09 September 2009

What Is This Country Coming To?

Or, It's Been A Long Time Coming: The End of America as We Know It

The story of America over the past century-and-a-half is a complex one. It's not a pretty one, either. The difficulties we're encountering with our political system are often bewildering, and we're often told that things were better in The Old Days, that if only we could return to the golden age of the last century, everything would be OK. Because everyone knew back then that this was a free country and that things were good. The cops were friendly and courteous and trustworthy; politicians looked out for the interests of common people; businessmen were upstanding members of the community; everyone looked out for each other. People were honest, upstanding citizens; they voted conscientiously; apple pie and motherhood were the order of the day; streets were clean; doors did not need to be locked. The list of things that were different back then is a very long one, and does not bear repeating in its entirety here. We all have some version of it.

Now, we're in an age of cynicism, greed, and disillusionment with the prevailing order. Sex scandals, fiscal and moral corruption, crime, drugs, and petty partisan politics are commonplace. Economic downturns have eroded the standard of living of the American working classes (from unskilled to paraprofessional and even professional occupations). We live in constant fear of something awful happening, whether it be a natural disaster (fire, earthquake, hurricane, etc.) or a terrorist attack. We are constantly being told that we must be protected from all of the awful nastiness out there, that America requires constant vigilance against all manner of threats both internal and external.

How did we get this way? What happened to this country? Why can't we have our Golden Age back?

How can you get something back if you never had it in the first place?

This post, and many following it, will deal with the real history of America. Some of what we learned in school is true, and where that's the case, it will be dealt with. But these are only partial truths and do not present the whole picture. The desire to protect children from the darkness that surrounds us is understandable, and they are in some need of protection. Are we children, to be coddled and protected from the consequences of our own actions, our own desires? Are we not as adults entitled to the full story?

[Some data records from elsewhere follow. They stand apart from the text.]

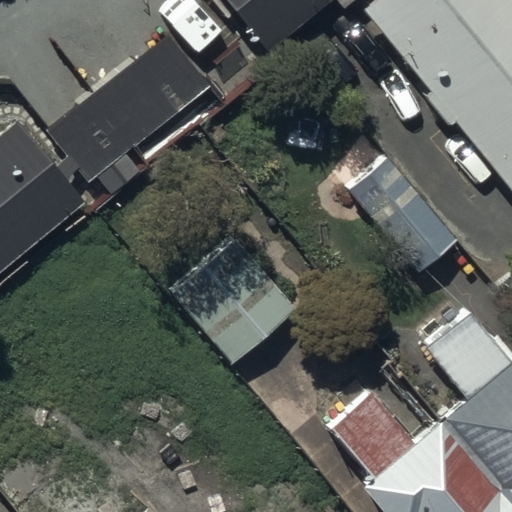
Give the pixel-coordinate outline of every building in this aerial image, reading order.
[(223,0),(255,40),(304,0),(223,0)] [(511,194),(511,0),(357,0),(511,195),(511,194)] [(162,21),(46,121),(98,179),(213,80),(162,21)] [(0,118),(0,257),(75,193),(6,113),(0,118)] [(452,230),(389,155),(347,190),(410,265),(452,230)] [(290,300),(234,237),(171,290),(227,356),(290,300)] [(362,383),(320,417),(362,467),(352,473),(383,511),(511,511),(511,355),(506,349),(501,352),(458,303),(418,338),(459,390),(403,434),(362,383)] [(56,470),(31,440),(0,465),(0,493),(15,511),(127,511),(132,509),(83,448),(56,470)] [(0,511),(15,511),(0,493),(0,511)]
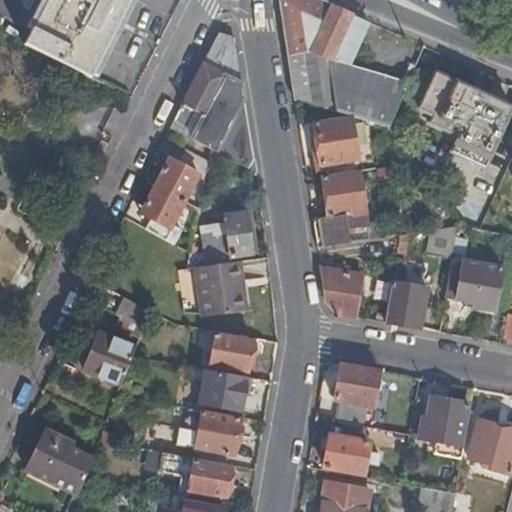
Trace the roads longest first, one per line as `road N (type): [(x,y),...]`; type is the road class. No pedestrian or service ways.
road 1 (unclassified): [(194,11),(0,420)]
road 2 (residential): [(308,335),(254,15)]
road 3 (residential): [(308,335),(511,375)]
road 4 (residential): [(277,511),(308,335)]
road 5 (primary): [(362,0),(511,55)]
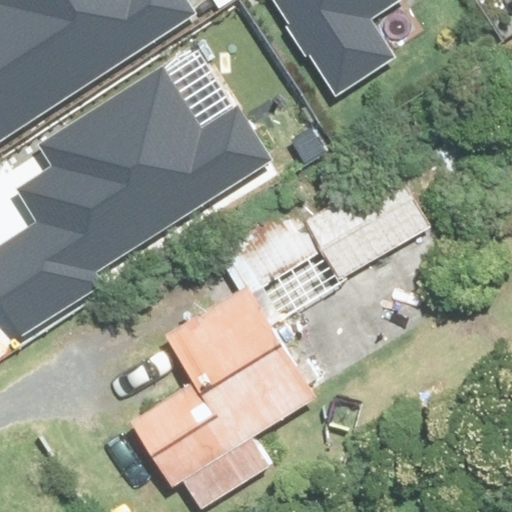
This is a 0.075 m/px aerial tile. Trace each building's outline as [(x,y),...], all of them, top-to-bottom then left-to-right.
[(0,0),(0,137),(194,16),(183,0),(0,0)] [(277,0),(340,99),(396,64),(369,22),(402,1),(401,0),(277,0)] [(0,254),(0,312),(15,337),(153,251),(142,234),(260,161),(237,125),(209,143),(166,74),(43,150),(60,177),(26,198),(44,226),(0,254)] [(408,171),(310,226),(230,270),(247,301),(176,341),(203,390),(140,425),(183,502),(193,496),(201,511),(233,511),(283,484),(265,452),(286,441),(300,465),(335,446),(322,421),(330,417),(319,396),(385,359),(368,329),(466,274),(408,171)] [(511,310),(449,348),(466,377),(511,349),(511,310)]
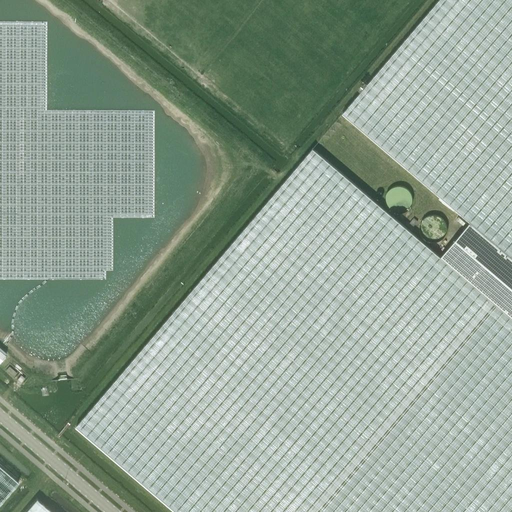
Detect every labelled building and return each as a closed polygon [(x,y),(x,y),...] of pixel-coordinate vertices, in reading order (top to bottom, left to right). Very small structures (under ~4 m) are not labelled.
[(176,511),(511,511),(511,0),(439,0),(342,114),(470,222),(441,257),(313,148),(300,163),(76,427),(176,511)] [(412,201),(412,199),(411,196),(409,193),(408,192),(405,190),(404,189),(401,188),(398,188),(394,189),(391,191),(390,192),(388,194),(387,196),(386,198),(386,201),(386,203),(387,206),(389,209),(390,210),(392,212),(394,213),(396,214),(399,214),(401,214),(404,213),(405,212),(408,210),(409,208),(411,206),(412,204),(412,201)] [(447,231),(447,230),(446,226),(445,223),(443,221),(441,219),(439,218),(436,217),(433,217),(430,218),(428,218),(426,220),(424,221),(422,224),(421,226),(420,229),(420,231),(421,234),(421,235),(422,237),(424,240),(425,241),(428,243),(433,244),(435,244),(438,243),(441,242),(443,240),(445,238),(446,236),(447,234),(447,231)] [(9,366),(6,370),(14,376),(17,373),(9,366)] [(0,503),(18,482),(0,466),(0,503)] [(51,511),(36,499),(24,511),(51,511)]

The full story, as told in numerous speeches, books, journal and magazine articles, newspaper stories, letters, diaries, and other historical sources both primary and secondary, is that America's greatness has always been much greater for a certain group of people than it has for everyone else. We've become more conscious about the racism in our past, especially directed against the children of the African diaspora, the descendants of slaves or persons captured as slaves who managed to free themselves. Some discussion has been had regarding the impact that African slave-trade had upon Africa as well.

But always there is a narrowness of vision, an intent to focus upon certain things to the total exclusion of others. If we wish to write coherent microhistories, discourses upon the histories of certain parts of the greater fabric of American history, then we must exclude some things from our focus in order to maintain coherence. However, we're always encouraged to deal only in microhistories and never to deal with the macrohistory, the framework that is constructed out of the interaction of the elements dealt with in the microhistories; but it is precisely this macrohistory that makes sense of it all and tells the tale that I am telling here.

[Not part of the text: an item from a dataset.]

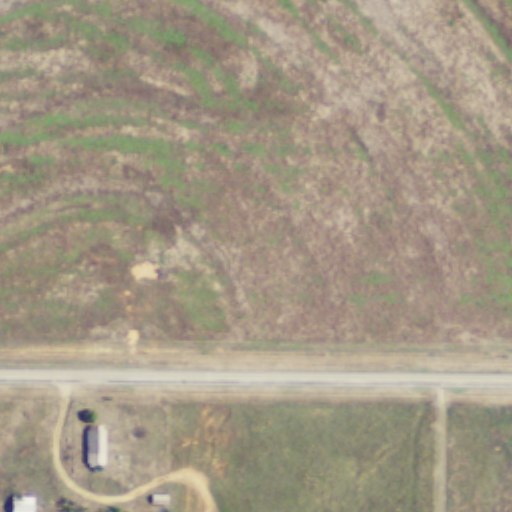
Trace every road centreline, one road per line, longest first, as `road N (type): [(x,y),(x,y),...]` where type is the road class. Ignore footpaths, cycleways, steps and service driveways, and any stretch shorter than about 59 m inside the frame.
road 1 (secondary): [(511,381),(0,375)]
road 2 (residential): [(43,376),(43,434),(0,508)]
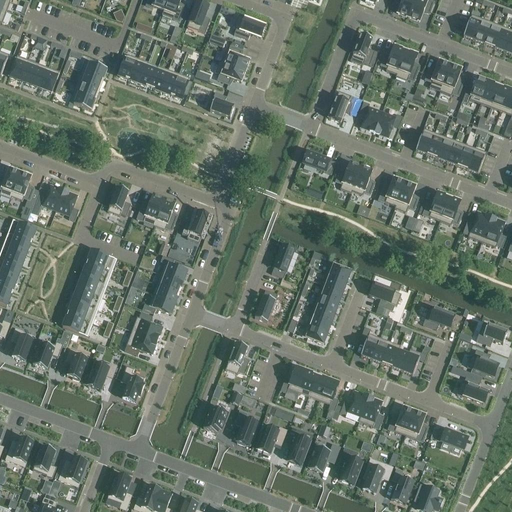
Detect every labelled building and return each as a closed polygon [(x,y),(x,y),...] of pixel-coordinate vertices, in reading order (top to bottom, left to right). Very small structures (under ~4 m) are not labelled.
[(0,0),(0,11),(6,14),(10,4),(0,0)] [(149,0),(146,7),(152,10),(153,8),(163,12),(162,17),(168,0),(149,0)] [(163,17),(160,23),(170,26),(172,21),(179,23),(185,9),(179,6),(181,0),(168,0),(162,17),(163,17)] [(396,0),(395,3),(401,5),(397,15),(408,19),(415,0),(396,0)] [(415,0),(408,19),(420,23),(423,13),(429,15),(433,4),(428,2),(428,0),(415,0)] [(196,5),(187,28),(205,35),(210,21),(205,19),(208,9),(209,8),(208,8),(207,8),(197,4),(196,4),(196,5)] [(122,12),(114,16),(116,22),(122,24),(125,18),(122,12)] [(471,16),(463,38),(474,43),(483,20),(471,16)] [(234,28),(234,30),(235,30),(236,30),(234,36),(248,42),(250,36),(260,40),(261,39),(265,29),(265,28),(264,27),(256,24),(254,24),(246,21),(246,20),(245,20),(239,18),(238,17),(238,19),(234,29),(234,28)] [(483,20),(474,43),(484,46),(493,24),(483,20)] [(493,24),(484,46),(494,50),(503,28),(493,24)] [(138,25),(136,30),(150,36),(153,30),(138,25)] [(511,31),(503,28),(494,50),(504,54),(511,34),(511,31)] [(176,29),(170,43),(176,45),(181,31),(176,29)] [(211,36),(208,44),(223,49),(226,41),(211,36)] [(350,62),(350,63),(363,67),(363,65),(369,67),(374,53),(369,51),(372,41),(373,41),(360,36),(360,37),(356,48),(354,48),(352,54),(353,54),(350,62)] [(171,51),(168,59),(172,61),(177,49),(172,47),(171,51)] [(62,52),(59,58),(64,60),(68,50),(63,48),(62,51),(62,52)] [(219,63),(246,73),(250,62),(240,58),(242,53),(231,48),(228,54),(225,53),(221,64),(219,63)] [(382,64),(381,67),(387,69),(386,72),(396,76),(395,79),(396,79),(406,52),(395,48),(394,49),(391,58),(385,56),(385,57),(382,64)] [(0,52),(0,77),(1,78),(9,56),(0,52)] [(406,52),(396,79),(407,83),(408,81),(414,83),(419,68),(413,66),(417,57),(417,56),(406,52)] [(127,56),(119,78),(130,82),(138,60),(127,56)] [(17,57),(9,79),(20,83),(28,62),(17,57)] [(138,60),(130,82),(140,86),(148,64),(138,60)] [(28,62),(20,83),(30,87),(38,65),(28,62)] [(85,62),(81,73),(103,82),(107,71),(85,62)] [(219,63),(215,74),(220,76),(218,82),(229,86),(232,81),(241,84),(246,73),(219,63)] [(430,70),(425,82),(431,84),(429,89),(440,93),(450,67),(439,63),(436,72),(430,70)] [(148,64),(140,86),(150,90),(158,68),(156,72),(147,69),(149,64),(148,64)] [(38,65),(30,87),(40,90),(48,69),(38,65)] [(450,67),(440,93),(451,98),(452,95),(458,98),(464,83),(458,81),(461,71),(450,67)] [(158,68),(150,90),(160,94),(168,72),(158,68)] [(48,69),(40,90),(52,95),(60,73),(48,69)] [(168,72),(160,94),(170,98),(178,75),(168,72)] [(81,73),(77,83),(99,92),(103,82),(81,73)] [(178,75),(170,98),(181,102),(184,96),(186,89),(190,80),(178,75)] [(466,92),(462,103),(468,106),(469,102),(480,106),(489,83),(478,79),(472,94),(466,92)] [(77,83),(73,94),(95,102),(99,92),(77,83)] [(489,83),(480,106),(490,109),(499,87),(489,83)] [(499,87),(490,109),(501,113),(509,91),(499,87)] [(511,92),(509,91),(501,113),(511,117),(510,122),(511,122),(511,92)] [(329,119),(328,120),(330,120),(339,124),(341,125),(341,123),(344,114),(350,116),(356,102),(350,100),(350,99),(351,98),(350,97),(340,94),(339,93),(338,94),(336,100),(336,101),(329,119)] [(73,94),(69,105),(91,113),(95,102),(73,94)] [(210,112),(210,113),(229,120),(230,120),(230,119),(234,109),(235,108),(234,108),(224,104),(227,98),(215,94),(213,100),(214,101),(210,112)] [(363,104),(359,115),(365,117),(360,129),(360,130),(374,135),(382,114),(368,109),(369,106),(363,104)] [(382,114),(374,135),(388,140),(389,140),(388,140),(393,128),(398,130),(403,119),(397,116),(396,119),(382,114)] [(416,151),(415,153),(426,157),(435,135),(424,130),(422,135),(422,136),(416,151)] [(435,135),(426,157),(437,161),(445,138),(435,135)] [(445,138),(437,161),(447,165),(455,142),(445,138)] [(455,142),(447,165),(457,169),(465,146),(455,142)] [(465,146),(457,169),(467,172),(475,150),(465,146)] [(475,150),(467,172),(478,177),(479,175),(484,160),(485,159),(486,154),(475,150)] [(331,177),(335,164),(307,154),(303,166),(331,177)] [(340,172),(336,183),(342,186),(340,191),(351,195),(361,169),(350,164),(346,174),(340,172)] [(361,169),(351,195),(352,193),(363,197),(364,194),(370,196),(374,185),(368,183),(372,173),(361,169)] [(0,177),(0,190),(1,191),(0,195),(0,197),(10,201),(21,174),(9,170),(6,180),(0,177)] [(21,174),(10,201),(11,201),(12,199),(22,203),(24,200),(29,202),(34,191),(28,188),(32,178),(21,174)] [(384,187),(379,202),(395,208),(394,211),(395,211),(405,184),(394,180),(390,190),(384,187)] [(405,184),(395,211),(406,215),(408,210),(414,212),(418,200),(412,198),(416,188),(405,184)] [(39,197),(35,208),(41,211),(42,208),(56,213),(64,192),(50,187),(49,187),(50,187),(45,199),(39,197)] [(108,213),(107,213),(108,214),(119,218),(120,218),(120,217),(121,215),(126,217),(131,206),(125,204),(129,194),(128,193),(117,189),(116,189),(117,190),(116,191),(114,190),(112,196),(114,197),(109,208),(109,209),(108,213)] [(64,192),(56,213),(70,218),(69,221),(75,223),(79,212),(73,210),(77,198),(78,198),(64,192)] [(321,201),(323,194),(318,192),(315,198),(321,201)] [(428,204),(423,217),(440,223),(449,199),(438,194),(437,195),(438,195),(434,204),(428,202),(428,204)] [(143,205),(139,216),(145,218),(143,224),(154,228),(164,201),(153,197),(149,207),(143,205)] [(449,199),(440,223),(451,227),(452,224),(458,226),(462,215),(456,213),(460,204),(460,203),(449,199)] [(164,201),(154,228),(165,232),(166,230),(172,232),(177,218),(171,215),(175,205),(164,201)] [(423,202),(418,215),(423,217),(428,204),(423,202)] [(33,207),(28,222),(36,225),(41,211),(35,208),(33,207)] [(370,211),(360,207),(357,215),(367,218),(370,211)] [(467,224),(463,235),(468,237),(468,239),(482,244),(491,219),(477,213),(477,214),(473,226),(467,224)] [(187,222),(182,236),(188,238),(187,239),(187,240),(188,241),(198,245),(199,245),(199,244),(201,238),(202,237),(202,236),(204,237),(206,231),(204,230),(208,219),(209,219),(209,218),(208,218),(198,214),(197,214),(196,215),(193,224),(187,222)] [(491,219),(482,244),(495,250),(496,248),(502,250),(506,239),(500,236),(505,225),(506,224),(491,219)] [(13,222),(8,235),(31,244),(36,231),(13,222)] [(8,235),(3,248),(26,257),(31,244),(8,235)] [(3,248),(0,256),(0,261),(21,269),(26,257),(3,248)] [(271,276),(284,281),(294,253),(282,248),(271,276)] [(92,252),(87,265),(112,274),(117,261),(92,252)] [(163,258),(160,264),(165,265),(160,276),(183,285),(187,274),(172,268),(174,262),(163,258)] [(0,261),(0,275),(17,282),(21,269),(0,261)] [(87,265),(82,278),(107,287),(112,274),(87,265)] [(329,265),(325,276),(346,284),(350,273),(329,265)] [(0,275),(0,290),(12,295),(17,282),(0,275)] [(160,276),(157,286),(179,295),(183,285),(160,276)] [(325,276),(321,286),(342,294),(346,284),(325,276)] [(82,278),(77,290),(102,300),(107,287),(82,278)] [(133,284),(131,288),(141,292),(145,282),(139,280),(137,285),(133,284)] [(153,296),(175,305),(179,295),(157,286),(156,287),(161,288),(157,298),(153,296)] [(321,286),(318,296),(339,304),(342,294),(321,286)] [(374,286),(370,298),(380,302),(378,308),(389,312),(392,313),(395,307),(397,308),(401,296),(374,286)] [(0,290),(0,305),(7,308),(12,295),(0,290)] [(77,290),(72,303),(97,313),(102,300),(77,290)] [(255,319),(255,320),(267,325),(267,324),(275,303),(275,302),(277,296),(265,292),(263,298),(255,319)] [(145,306),(142,312),(154,316),(156,310),(171,316),(175,305),(153,296),(149,307),(145,306)] [(318,296),(314,307),(335,315),(339,304),(318,296)] [(134,299),(128,297),(125,305),(131,307),(134,299)] [(72,303),(67,316),(93,325),(97,313),(72,303)] [(314,307),(310,317),(331,325),(335,315),(314,307)] [(378,308),(376,314),(387,319),(389,312),(378,308)] [(429,309),(423,327),(437,332),(439,326),(448,330),(449,330),(450,329),(454,319),(454,318),(453,318),(429,309)] [(468,313),(462,311),(460,317),(466,319),(468,313)] [(137,319),(132,333),(157,343),(163,328),(162,328),(150,324),(153,318),(141,314),(139,320),(137,319)] [(67,316),(62,329),(88,339),(93,325),(67,316)] [(310,317),(306,327),(327,335),(331,325),(310,317)] [(292,321),(287,333),(293,335),(298,324),(292,321)] [(0,325),(0,337),(5,339),(10,325),(3,323),(2,326),(0,325)] [(478,337),(476,343),(490,348),(493,342),(502,346),(503,346),(503,345),(507,334),(508,334),(507,333),(507,334),(488,326),(487,326),(483,325),(483,324),(483,325),(479,336),(478,336),(478,337)] [(306,327),(302,338),(323,346),(327,335),(306,327)] [(365,329),(360,341),(366,343),(361,356),(360,358),(361,358),(372,362),(380,340),(369,336),(371,331),(365,329)] [(16,331),(11,342),(17,345),(12,358),(25,363),(35,339),(22,334),(22,333),(16,331)] [(132,333),(124,353),(138,358),(140,352),(152,356),(151,357),(152,357),(157,343),(132,333)] [(380,340),(372,362),(382,366),(390,344),(380,340)] [(42,342),(33,366),(47,371),(52,358),(58,360),(63,346),(56,344),(55,347),(42,342)] [(390,344),(382,366),(392,370),(400,347),(390,344)] [(225,371),(225,372),(238,376),(238,374),(244,376),(250,362),(244,360),(247,350),(248,350),(248,349),(235,345),(228,364),(228,365),(226,371),(225,371)] [(400,347),(392,370),(402,373),(410,351),(408,355),(399,352),(401,347),(400,347)] [(70,351),(66,363),(72,365),(67,377),(73,379),(72,381),(79,383),(79,382),(80,382),(89,358),(76,353),(70,351)] [(410,351),(402,373),(412,377),(413,378),(413,376),(419,363),(424,365),(429,353),(423,351),(421,355),(410,351)] [(471,357),(467,369),(472,371),(486,376),(494,379),(498,367),(488,363),(490,357),(476,352),(474,358),(471,357)] [(96,362),(87,386),(101,391),(106,378),(112,380),(117,368),(110,366),(109,367),(96,362)] [(126,368),(120,383),(127,386),(122,400),(135,405),(138,398),(140,398),(144,386),(143,386),(145,380),(132,375),(134,371),(126,368)] [(285,382),(280,393),(286,395),(288,391),(299,395),(307,373),(296,369),(290,384),(285,382)] [(472,371),(471,374),(485,380),(486,376),(472,371)] [(307,373),(299,395),(309,399),(317,377),(307,373)] [(317,377),(309,399),(319,403),(327,381),(317,377)] [(457,395),(457,396),(458,396),(463,398),(465,399),(482,405),(482,406),(483,406),(484,405),(488,395),(488,394),(487,393),(478,390),(480,384),(466,379),(463,385),(462,384),(461,384),(461,385),(457,395)] [(327,381),(319,403),(330,407),(328,411),(334,413),(335,413),(337,407),(339,402),(333,400),(338,385),(327,381)] [(342,409),(340,415),(346,417),(347,414),(360,419),(359,424),(369,398),(354,393),(355,394),(350,405),(344,403),(342,409)] [(234,394),(230,405),(237,408),(242,397),(234,394)] [(369,398),(359,424),(379,431),(384,418),(378,416),(382,404),(383,404),(369,398)] [(211,409),(203,430),(217,436),(219,432),(221,433),(229,414),(215,408),(214,410),(211,409)] [(394,417),(388,431),(405,438),(415,413),(403,409),(400,419),(394,417)] [(240,413),(235,426),(241,428),(236,443),(238,443),(237,445),(245,448),(246,446),(250,448),(259,425),(245,420),(247,416),(240,413)] [(415,413),(405,438),(422,444),(428,429),(422,427),(426,417),(415,413)] [(286,414),(284,419),(291,422),(293,416),(286,414)] [(265,427),(256,450),(270,456),(274,446),(281,449),(287,432),(280,429),(278,433),(265,427)] [(321,428),(318,437),(327,440),(330,431),(321,428)] [(463,452),(468,440),(440,429),(435,442),(463,452)] [(292,430),(287,445),(293,447),(287,462),(301,467),(311,443),(301,440),(304,434),(292,430)] [(13,442),(6,461),(25,469),(34,444),(33,444),(34,442),(27,440),(27,442),(21,439),(19,445),(13,442)] [(316,447),(308,470),(322,475),(327,463),(334,466),(340,449),(332,446),(330,452),(316,447)] [(42,447),(33,472),(46,477),(45,478),(52,480),(57,469),(51,466),(56,453),(42,447)] [(344,450),(339,465),(345,467),(340,482),(354,487),(362,464),(355,462),(357,455),(344,450)] [(393,454),(391,460),(397,462),(399,456),(393,454)] [(66,463),(59,481),(78,489),(87,464),(74,459),(72,465),(66,463)] [(62,461),(55,480),(59,481),(66,463),(62,461)] [(366,482),(362,490),(376,495),(382,480),(388,482),(393,469),(382,465),(380,471),(369,467),(363,481),(366,482)] [(398,484),(391,501),(405,507),(414,484),(400,479),(403,473),(396,471),(392,482),(398,484)] [(117,476),(108,500),(121,505),(119,510),(125,511),(126,511),(132,497),(126,495),(131,481),(117,476)] [(138,499),(134,511),(136,511),(153,511),(161,492),(149,488),(144,502),(138,499)] [(419,488),(414,503),(418,505),(416,511),(419,511),(431,511),(432,510),(436,511),(437,511),(442,501),(437,499),(439,493),(425,488),(424,490),(419,488)] [(161,492),(153,511),(171,511),(167,510),(172,497),(161,493),(161,492)] [(46,496),(44,500),(56,504),(58,500),(46,496)] [(44,500),(39,511),(58,511),(54,510),(56,504),(44,500)] [(196,511),(198,506),(192,504),(193,503),(187,500),(186,502),(185,501),(181,511),(196,511)]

Because history only makes sense in light of the present, a brief examination of the present world-situation with an emphasis on the role of the United States within it is necessary. The United States sits at the apex of a pyramid of global military and economic power. Through direct military intervention, supporting coups d'état, economic sanctions, and political and economic pressure, the United States has engineered a global political order in which it is clearly the most powerful state-actor. In a word, the United States has an empire, and the President is an emperor.

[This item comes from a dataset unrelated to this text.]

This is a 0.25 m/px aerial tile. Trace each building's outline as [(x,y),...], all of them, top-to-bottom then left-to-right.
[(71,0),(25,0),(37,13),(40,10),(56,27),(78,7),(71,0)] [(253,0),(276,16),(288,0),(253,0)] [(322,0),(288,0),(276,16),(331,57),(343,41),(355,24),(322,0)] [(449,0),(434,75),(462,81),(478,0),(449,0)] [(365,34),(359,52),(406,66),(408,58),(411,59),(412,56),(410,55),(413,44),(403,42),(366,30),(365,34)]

The relation of the other states (that is, an organized, bureaucratic government apparatus, not one of the 50 United States) and geo-political entities presently extant to this empire and their relations within it, vary. Those that choose to pursue a policy independent of the desires of the Empire are declared anathema, their leaders (and sometimes even their people) excommunicated from the True Faith, the One Holy Apostolic Church of the Free Market, and sometimes a crusade is called to bring them back into the fold (or to exterminate them). The desires of the Empire are complex in their character, but their essence, their nature, is very simple: the Empire desires access to resources and markets on terms favorable to its elites, and it desires a political system that will ensure this access on a continuing basis. Because of the historical circumstances of its development, the Empire demands access from certain states and bodies politic within those states on a basis less unfavorable to the latter; but the inherent logic of Empire demands that these privileges be inexorably abridged and attenuated as the demand for resources and market penetration by the corporations that the Imperial elite formed to organize the extraction of resources, production of goods, and distribution of those goods within the Imperial heartland.

This economic activity is the ultimate object of Imperial policy. Although not every action is calculated in terms of economic transactions, the maintenance of the economic basis of the Empire is the framework within which policy decisions are made.